Uitspraak
s-HERTOGENBOSCH
Gerechtshof 's-Hertogenbosch
In deze zaak gaat het om de verlenging van de uithuisplaatsing van een minderjarige, [de zoon], die sinds 24 september 2009 onder toezicht staat van Stichting Bureau Jeugdzorg Limburg. De moeder van [de zoon] heeft in hoger beroep de beschikking van de rechtbank Limburg van 10 april 2014 aangevochten, waarin de uithuisplaatsing van haar zoon werd verlengd. De moeder stelt dat de rechtbank het 'ultimum remedium' karakter van een uithuisplaatsing heeft miskend en dat er onvoldoende aandacht is besteed aan de mogelijkheden voor thuisplaatsing met hulp van overheidsinstanties.
Tijdens de mondelinge behandeling op 7 augustus 2014 zijn zowel de moeder als vertegenwoordigers van de stichting gehoord. De stichting heeft in haar verweerschrift aangegeven dat de situatie van de moeder ongewijzigd is en dat [de zoon] specifieke behoeften heeft die niet door de moeder kunnen worden vervuld. Het hof heeft kennisgenomen van eerdere uitspraken van het EHRM en de VN-richtlijnen, maar oordeelt dat de moeder onvoldoende heeft aangetoond dat zij in staat is om een veilige en stimulerende opvoedingsomgeving te bieden.
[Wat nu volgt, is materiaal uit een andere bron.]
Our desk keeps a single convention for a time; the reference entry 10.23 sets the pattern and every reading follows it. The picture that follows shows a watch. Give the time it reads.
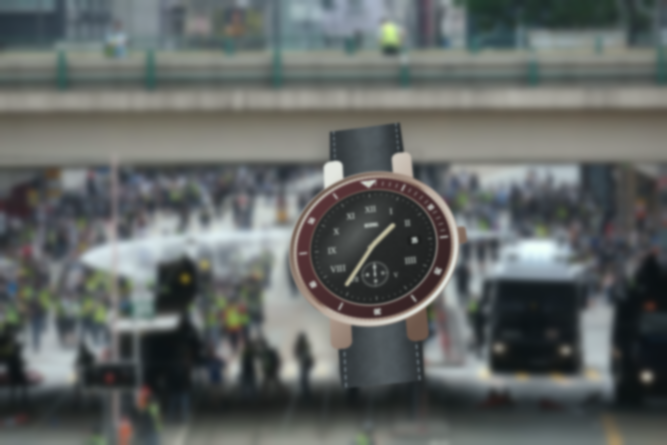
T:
1.36
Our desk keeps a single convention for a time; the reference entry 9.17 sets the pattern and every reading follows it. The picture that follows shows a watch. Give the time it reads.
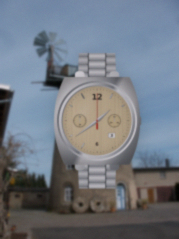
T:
1.39
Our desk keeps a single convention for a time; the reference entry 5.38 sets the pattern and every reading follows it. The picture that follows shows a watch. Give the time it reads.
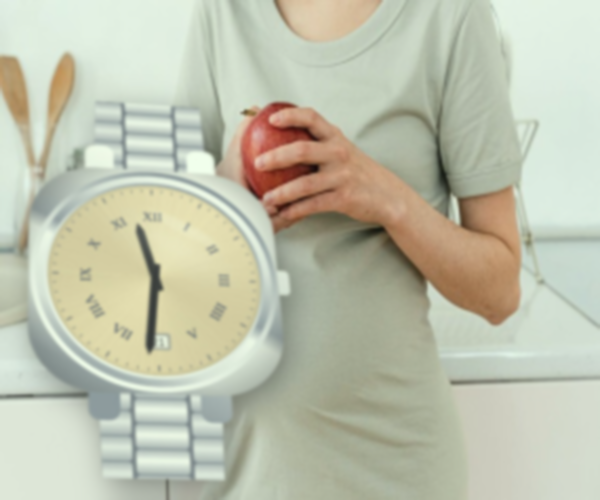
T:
11.31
Het hof concludeert dat de rechtbank terecht heeft geoordeeld dat de uithuisplaatsing noodzakelijk is voor de verzorging en opvoeding van [de zoon]. De moeder heeft in hoger beroep geen nieuwe feiten of omstandigheden aangevoerd die de beslissing van de rechtbank zouden kunnen veranderen. Het hof bekrachtigt daarom de beschikking van de rechtbank en wijst het meer of anders verzochte af.